TAtunque sea por la memoria malherida de tantas ocasiones y circunstancias que nos han formado y llenado nuestra vida.

Por aquellos sueños de infancia y aquellas ilusiones de niño que nos ocupaban la duermevela y la vigilia con plumas, pieles y olor a pólvora.

Por el vaho de los bastimentos del padre cazador sobre aquel baúl en un rincón de la estancia: los borceguíes, la mochila, la canana, los archiperres de recargar cartuchos y las escopetas.

Por aquella primera tórtola abatida cuando cruzaba sobre la fuente Ventosa, detrás de la Casa de las Viñas; por las Viñas mismas, con sus canchos de granito, sus gamones, sus zarzales y el viento gallego que cimbreaba las ramas de los almendros.

Por el llano de encinas y el sopié, la falda y la cuchilla de la sierra, en los que, ocasos fríos de invierno, una urdimbre de torcaces atronaba su quietud y su silencio.

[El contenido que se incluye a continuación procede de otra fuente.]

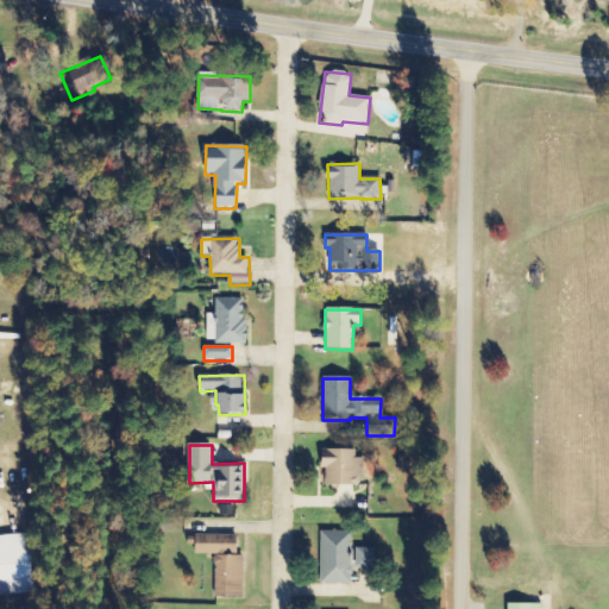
[(363,459),(356,459),(356,451),(322,450),(322,469),(326,469),(326,487),(363,487),(363,459)]
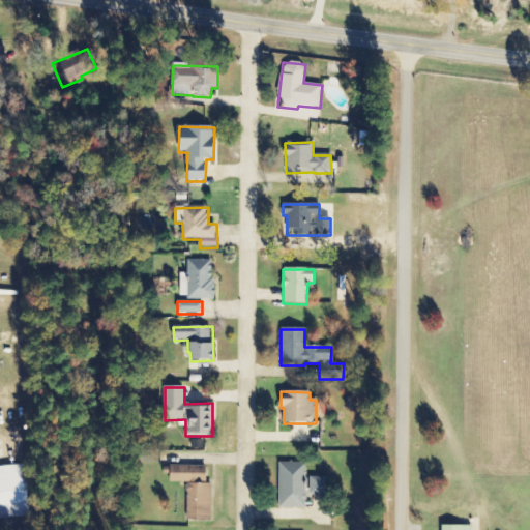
[(278,509),(305,509),(306,464),(280,464),(278,509)]
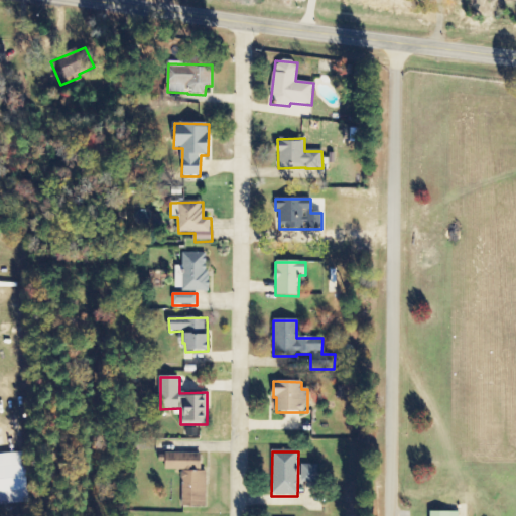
[(0,455),(0,505),(29,503),(24,453),(0,455)]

Por las piedras del chito y las retamas del aguardo, que han custodiado tantas horas la espera del buscador del Tao, entre el canto de la jaula y el canto del monte.

Por el gruñir del cochino, el galope del venado o el grácil claqueteo de la codorniz en el sembrado; tal vez por la silueta de la liebre en el páramo, los graciosos escorzos del conejo en la puerta de la hura o el vuelo uniforme de la perdiz en el ribero.

Por Don Juan Manuel, Don Pedro López de Ayala, Juan Mateos, Jerónimo de Aguilar, por Covarsí, Miguel Delibes, Francisco León o Mariano Aguayo y tantos que conciliaron armas y plumas. Por todos nosotros y tantas ocurrencias: "¡Ahí va la liebre!", "¡Pájaro, pájaro!", y todos los días de cierzo, altano, llovizna, chajuán o aguacero con barro hasta las trancas. Por la paciencia de nuestra santa madre y de nuestra sufrida esposa; porque todo no haya sido en vano y porque ya es hora de plantarnos en la mitad de la patria para proclamar sin titubeos que somos cazadores como nuestros padres y que moriremos, herramienta en manos, para que nuestros hijos también lo sean.

Por eso y mucho más, había que estar en la Castellana el día 1 de marzo.